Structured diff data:

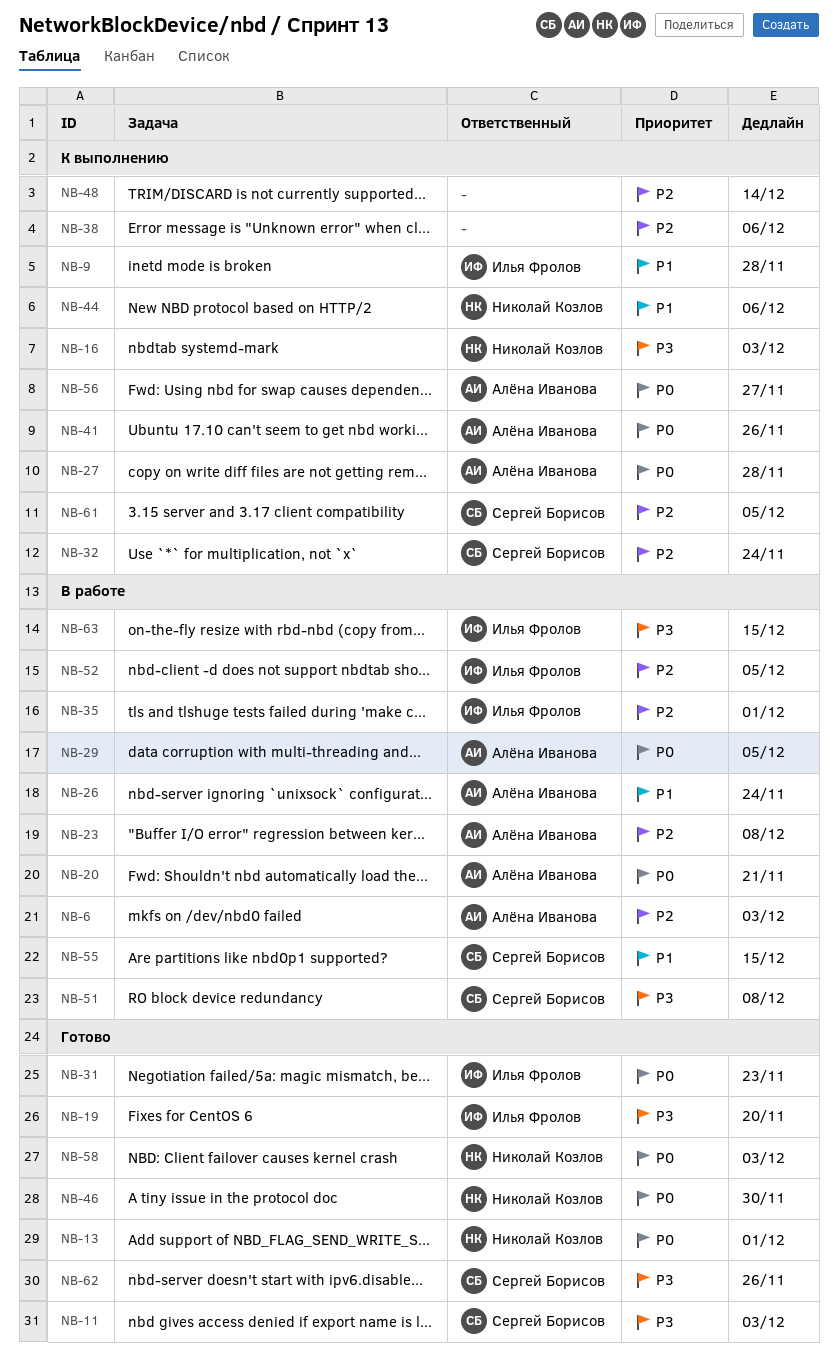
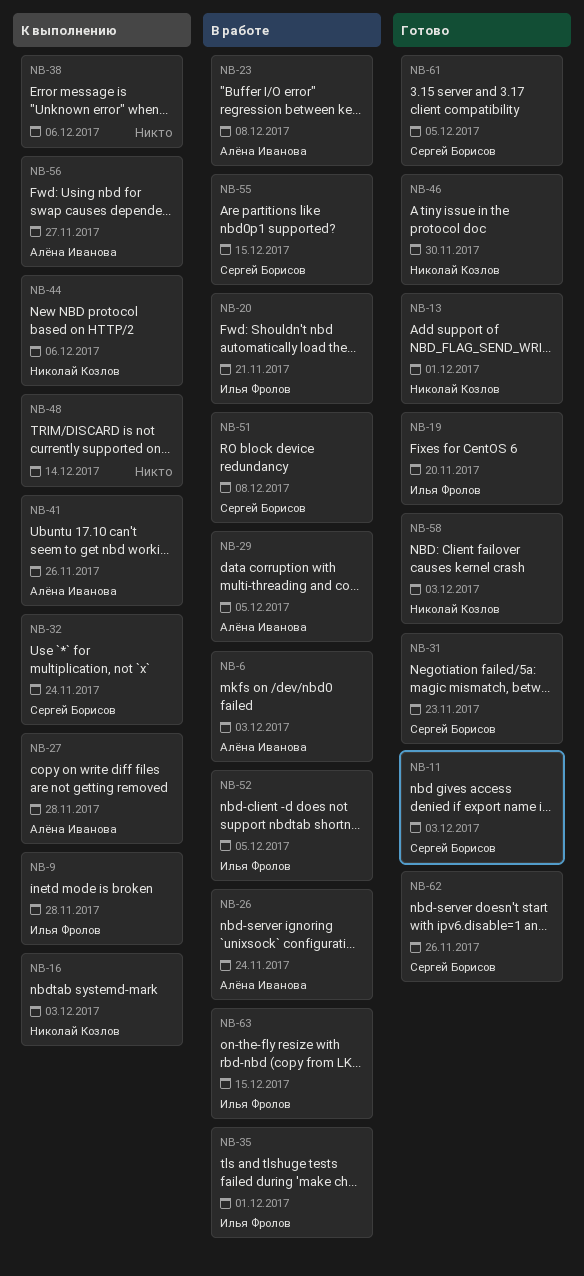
NB-20, owner: Алёна Иванова -> Илья Фролов
NB-31, owner: Илья Фролов -> Сергей Борисов
NB-61, status: К выполнению -> Готово

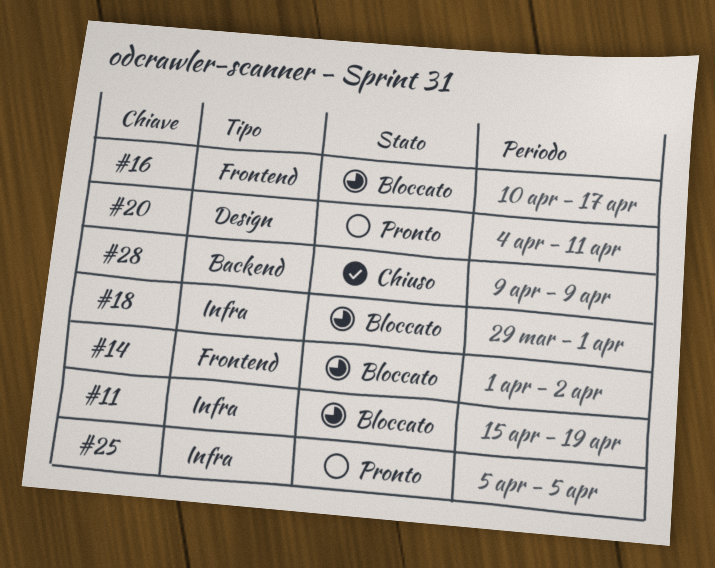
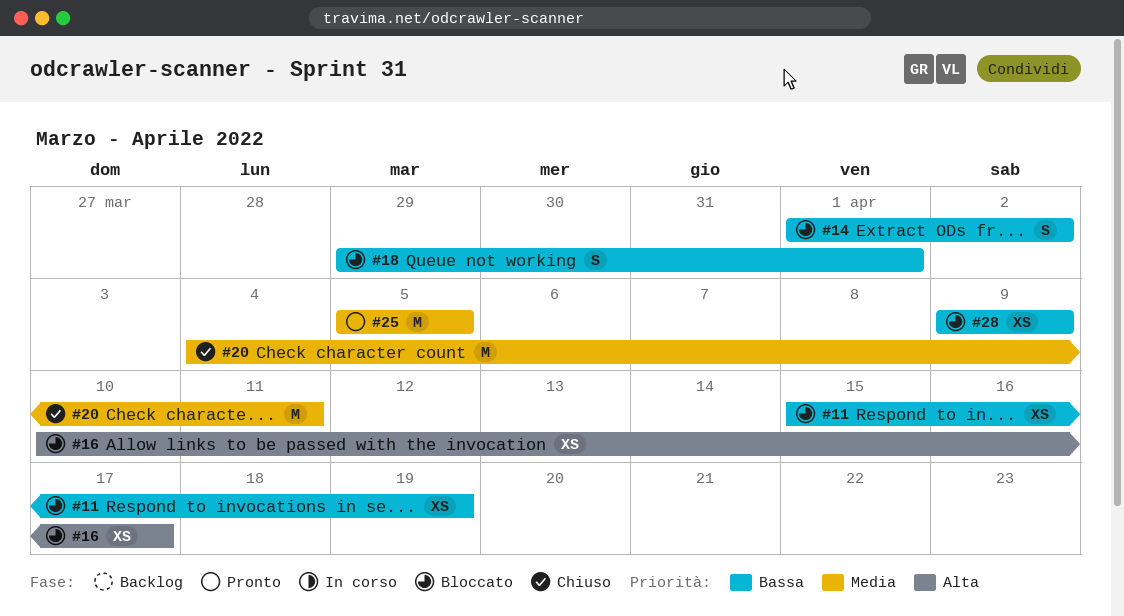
#20, status: Pronto -> Chiuso
#28, status: Chiuso -> Bloccato

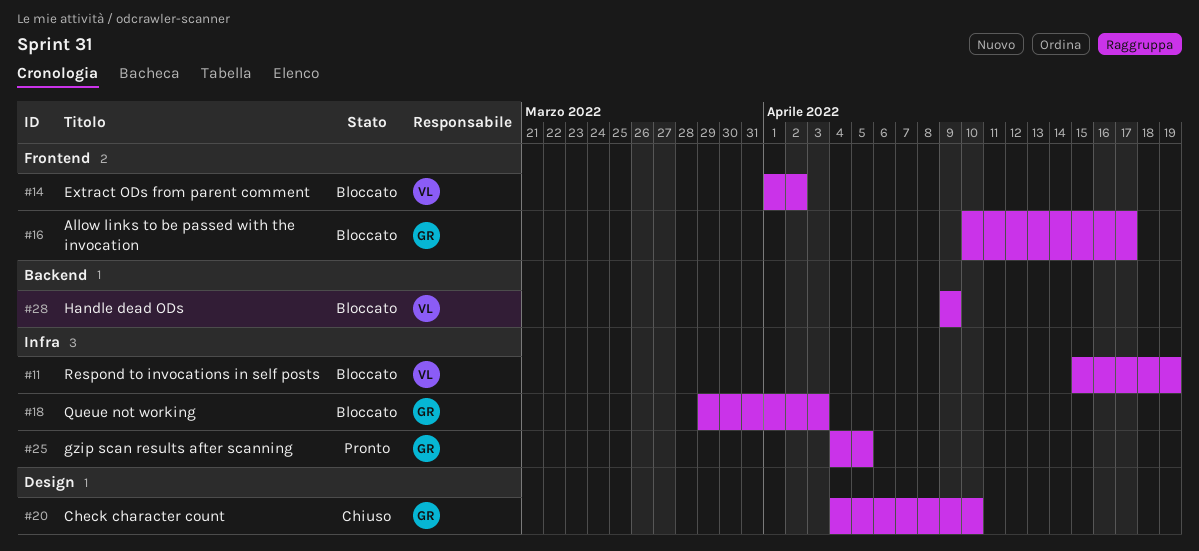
#18, due: Apr 1 -> Apr 3
#20, due: Apr 11 -> Apr 10
#25, start: Apr 5 -> Apr 4

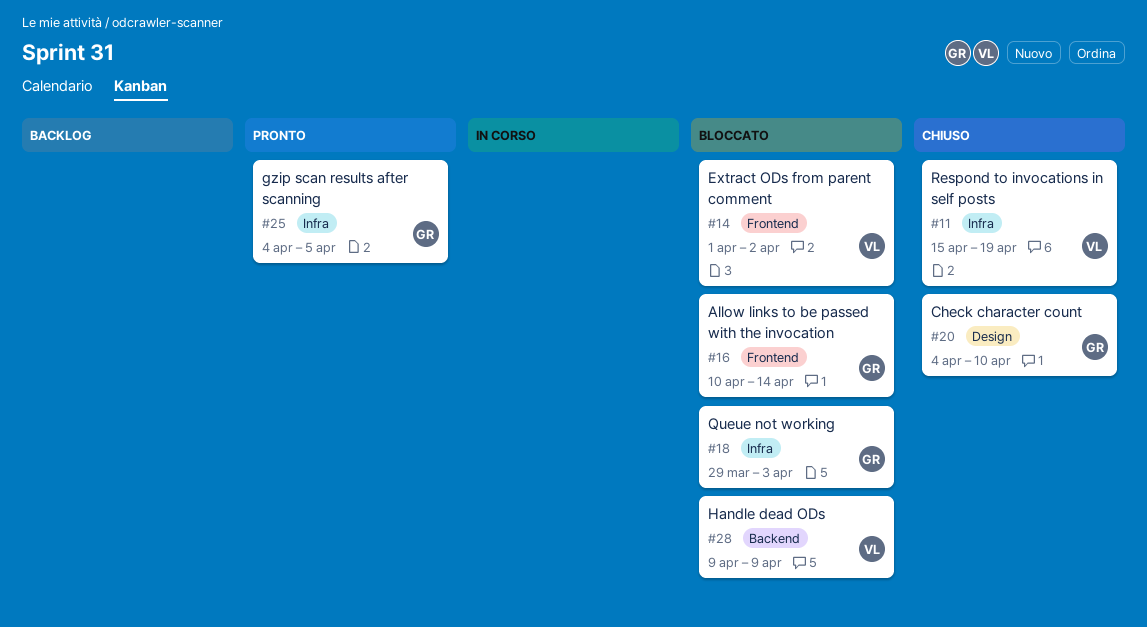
#11, status: Bloccato -> Chiuso
#16, due: Apr 17 -> Apr 14

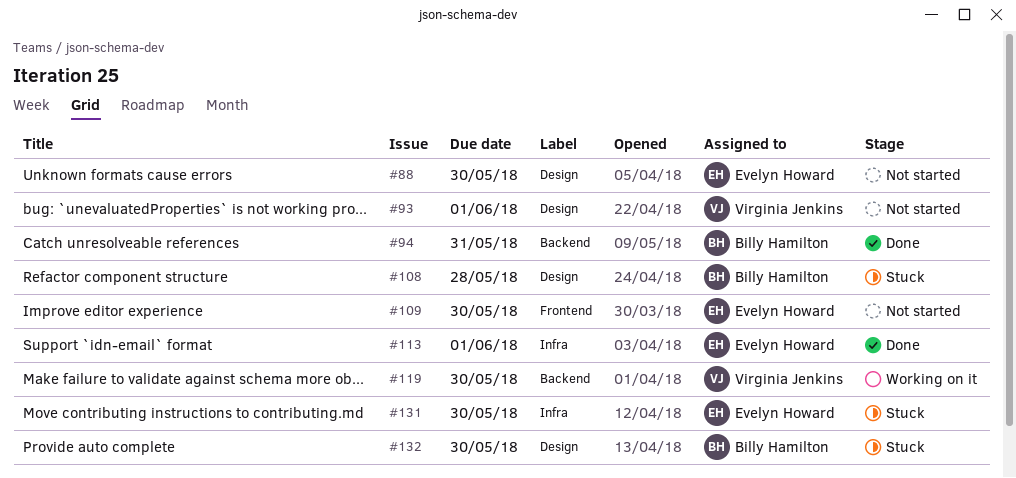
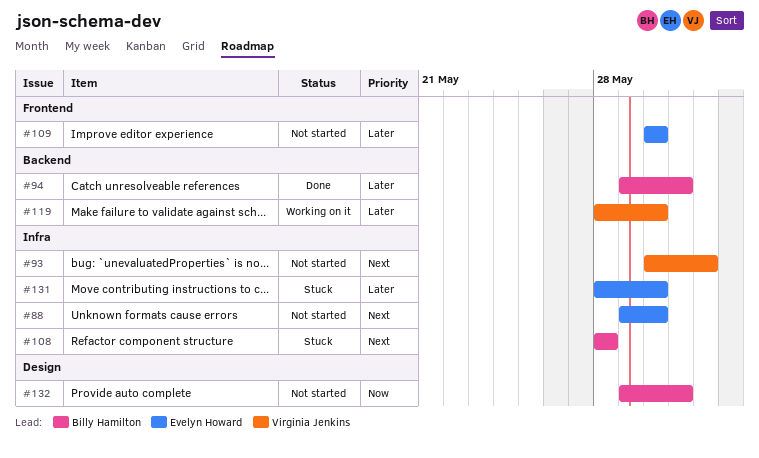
#88, label: Design -> Infra
#93, label: Design -> Infra
#108, label: Design -> Infra
#113: present -> none
#132, status: Stuck -> Not started
#132, due: May 30 -> May 31

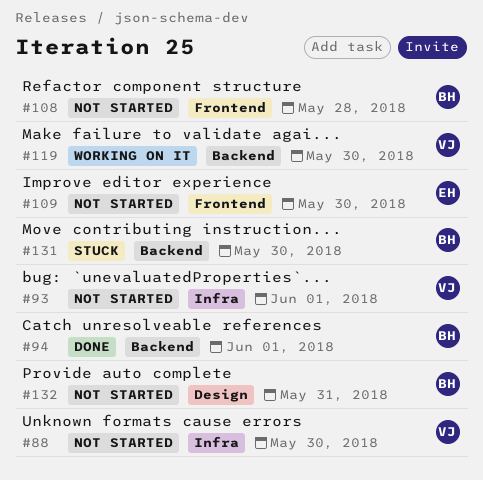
#88, owner: Evelyn Howard -> Virginia Jenkins
#94, due: May 31 -> Jun 1
#108, status: Stuck -> Not started
#108, label: Infra -> Frontend
#131, owner: Evelyn Howard -> Billy Hamilton
#131, label: Infra -> Backend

**TO DO**
Search the entries for the word "Evelyn". Copy every line where it occurs.

**REPLY**
#88, owner: Evelyn Howard -> Virginia Jenkins
#131, owner: Evelyn Howard -> Billy Hamilton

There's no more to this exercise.